● **What to do**
Only text belongs in your copy of the listing below; reproduce it exactly and leave out the pictures.

● **Information supplied**
[Start of Attachment]

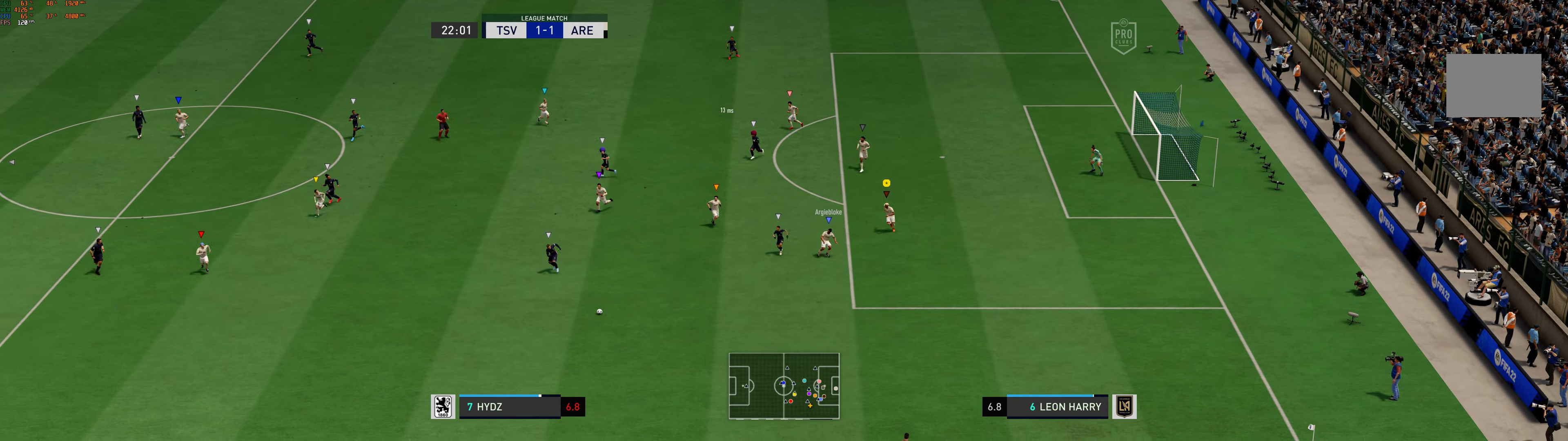
Gameplay with a controller (Xbox layout); each line is a JSON object with the inputs held at the frame after it. "events" lists button and stick changes between this image and that frame as [ms after this image, input, new state], when the widget could be followed in between. Not read: L2 L3 R2 R3 right_stick.
{"buttons": [], "left_stick": "down-left", "events": []}
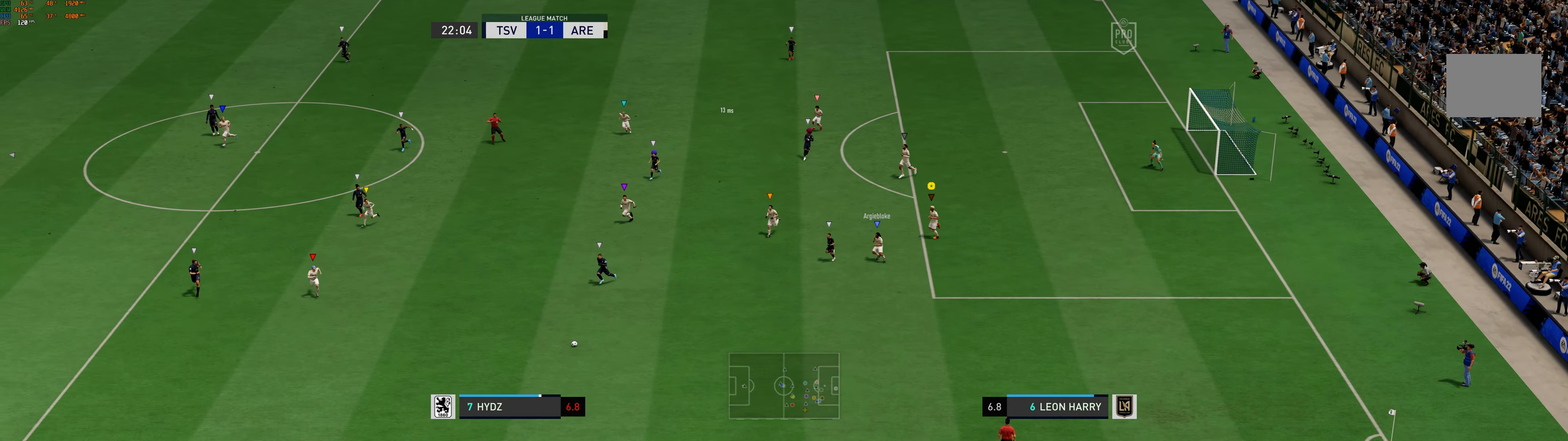
{"buttons": [], "left_stick": "down-left", "events": []}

[End of Attachment]

● **Task response**
Gameplay with a controller (Xbox layout); each line is a JSON object with the inputs held at the frame after it. "events" lists button and stick changes between this image and that frame as [ms after this image, input, new state], when the widget could be followed in between. Not read: L2 L3 R2 R3 right_stick.
{"buttons": [], "left_stick": "down-left", "events": []}
{"buttons": [], "left_stick": "down-left", "events": []}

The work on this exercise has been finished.